_EXCERTO DO TEXTO:_
Uma vez que a idade me tem dado para a desconfiança, duas ou três coisas sobre João Félix
Vinha cá dizer que me parece realmente estranha esta 'normalidade' à volta da transferência do João Félix para o Atlético de Madrid. O diz-que-disse, os rumores, o Benfica, o Jorge Mendes que empresta o jato para o rapaz ir de férias para Ibiza, tudo. Não há nenhum ser humano cujo trabalho valha 120 milhões de euros e o momento em que dizemos "vale o que o mercado estiver disposto a dar por ele" é aquele em pomos o assunto num plano tão abstrato que só vale a pena dizer isto: escrutínio, escrutínio, escrutínio. Porque da última vez que nos deixámos iludir pelo 'mercado', acordámos com a falência do Lehman Brothers. Não é coisa pela qual me apeteça passar outra vez.

_REGISTOS:_
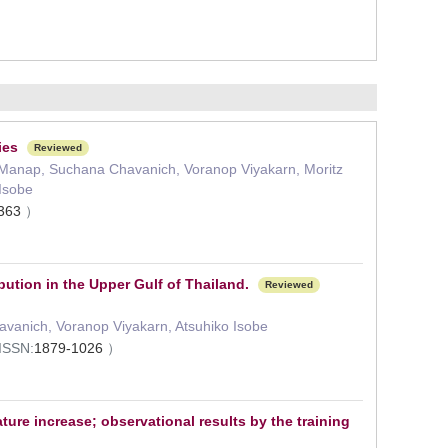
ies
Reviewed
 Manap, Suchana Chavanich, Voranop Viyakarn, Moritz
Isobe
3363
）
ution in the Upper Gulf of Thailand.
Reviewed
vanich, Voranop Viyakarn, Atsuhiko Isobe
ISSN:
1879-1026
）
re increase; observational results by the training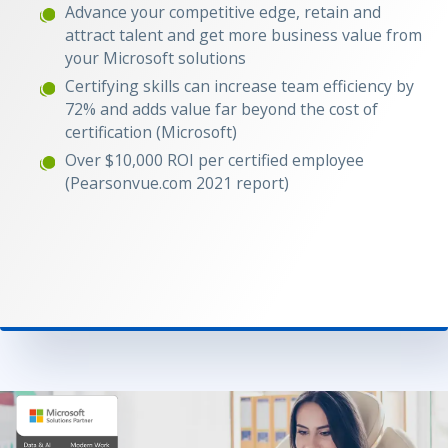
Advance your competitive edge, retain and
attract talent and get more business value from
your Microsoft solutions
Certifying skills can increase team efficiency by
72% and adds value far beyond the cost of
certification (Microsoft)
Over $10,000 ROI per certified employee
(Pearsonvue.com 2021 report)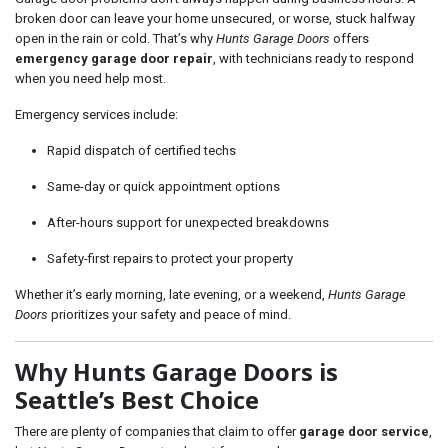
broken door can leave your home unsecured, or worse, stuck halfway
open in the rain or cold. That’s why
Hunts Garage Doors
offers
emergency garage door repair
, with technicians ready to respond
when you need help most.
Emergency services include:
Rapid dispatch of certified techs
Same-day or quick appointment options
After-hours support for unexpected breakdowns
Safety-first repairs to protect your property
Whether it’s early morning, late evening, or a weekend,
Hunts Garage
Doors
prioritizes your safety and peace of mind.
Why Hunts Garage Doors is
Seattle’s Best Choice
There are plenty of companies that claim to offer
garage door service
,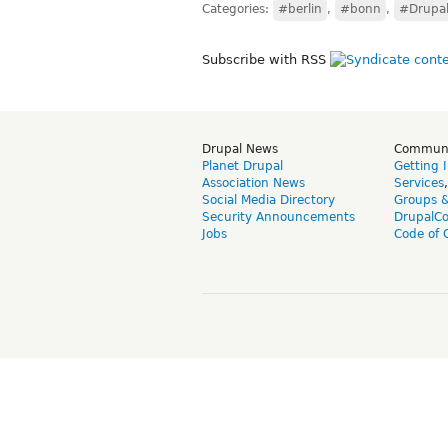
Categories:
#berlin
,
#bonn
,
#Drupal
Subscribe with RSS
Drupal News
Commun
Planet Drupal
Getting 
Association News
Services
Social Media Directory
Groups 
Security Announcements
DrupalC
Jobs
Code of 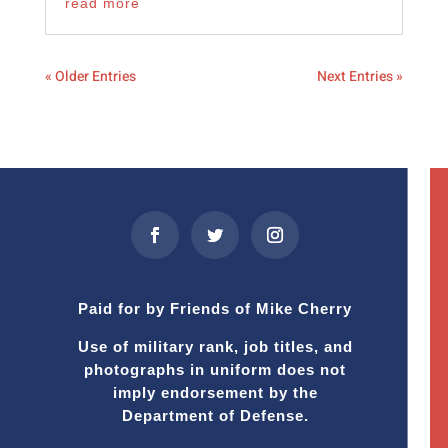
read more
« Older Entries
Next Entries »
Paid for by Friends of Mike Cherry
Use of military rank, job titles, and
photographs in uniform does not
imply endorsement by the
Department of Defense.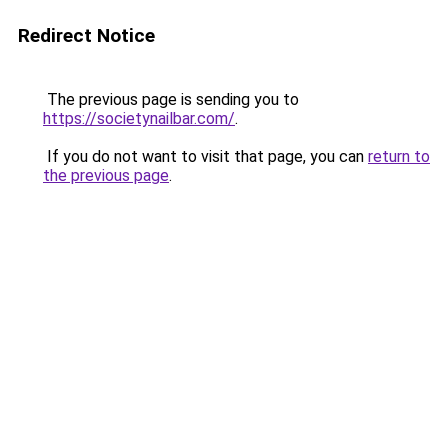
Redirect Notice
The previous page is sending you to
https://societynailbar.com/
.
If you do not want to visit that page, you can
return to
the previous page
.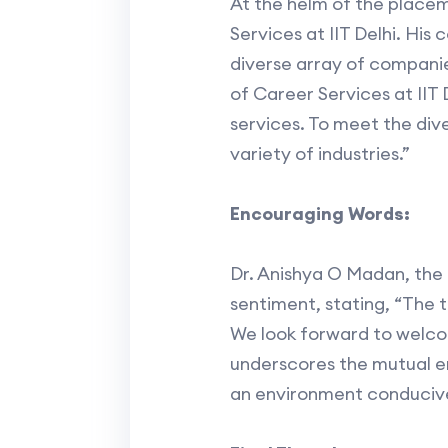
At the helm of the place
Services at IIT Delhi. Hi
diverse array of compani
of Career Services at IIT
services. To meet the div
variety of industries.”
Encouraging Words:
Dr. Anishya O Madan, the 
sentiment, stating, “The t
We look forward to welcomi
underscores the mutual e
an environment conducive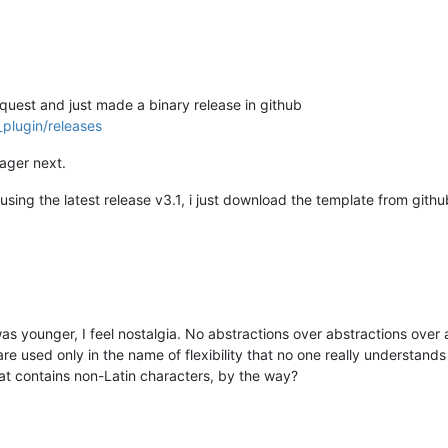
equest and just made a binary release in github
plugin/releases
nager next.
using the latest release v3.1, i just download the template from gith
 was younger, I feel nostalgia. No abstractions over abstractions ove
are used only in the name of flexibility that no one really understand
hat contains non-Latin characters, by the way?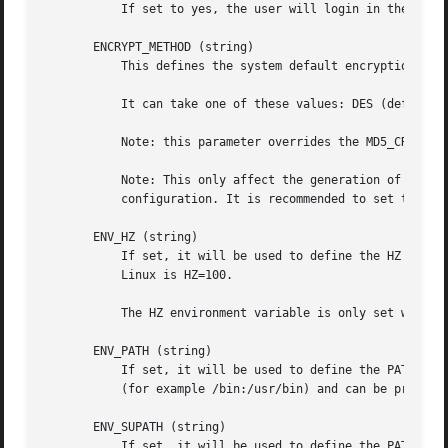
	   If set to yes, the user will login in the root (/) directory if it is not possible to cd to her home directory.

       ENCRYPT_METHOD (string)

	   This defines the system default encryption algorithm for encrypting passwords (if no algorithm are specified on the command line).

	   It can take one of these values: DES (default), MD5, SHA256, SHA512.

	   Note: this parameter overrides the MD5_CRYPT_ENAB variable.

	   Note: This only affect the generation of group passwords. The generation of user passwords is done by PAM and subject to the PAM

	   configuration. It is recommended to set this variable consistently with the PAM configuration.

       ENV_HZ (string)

_INSTRUÇÕES:_
1. Segundo o texto sobre a transferência de João Félix, por que motivo o autor insiste em "escrutínio, escrutínio, escrutínio"? Responda em uma a três frases.
2. Transcreva literalmente, do texto sobre João Félix, o trecho que vai de "Uma vez que" a "passar outra vez.".
Os registos não são necessários para esta atividade.

_RESPOSTAS:_
1. O autor insiste no escrutínio porque, da última vez que nos deixámos iludir pelo "mercado", acordámos com a falência do Lehman Brothers. Ele diz que não lhe apetece passar por isso outra vez.

2.
Uma vez que a idade me tem dado para a desconfiança, duas ou três coisas sobre João Félix
Vinha cá dizer que me parece realmente estranha esta 'normalidade' à volta da transferência do João Félix para o Atlético de Madrid. O diz-que-disse, os rumores, o Benfica, o Jorge Mendes que empresta o jato para o rapaz ir de férias para Ibiza, tudo. Não há nenhum ser humano cujo trabalho valha 120 milhões de euros e o momento em que dizemos "vale o que o mercado estiver disposto a dar por ele" é aquele em pomos o assunto num plano tão abstrato que só vale a pena dizer isto: escrutínio, escrutínio, escrutínio. Porque da última vez que nos deixámos iludir pelo 'mercado', acordámos com a falência do Lehman Brothers. Não é coisa pela qual me apeteça passar outra vez.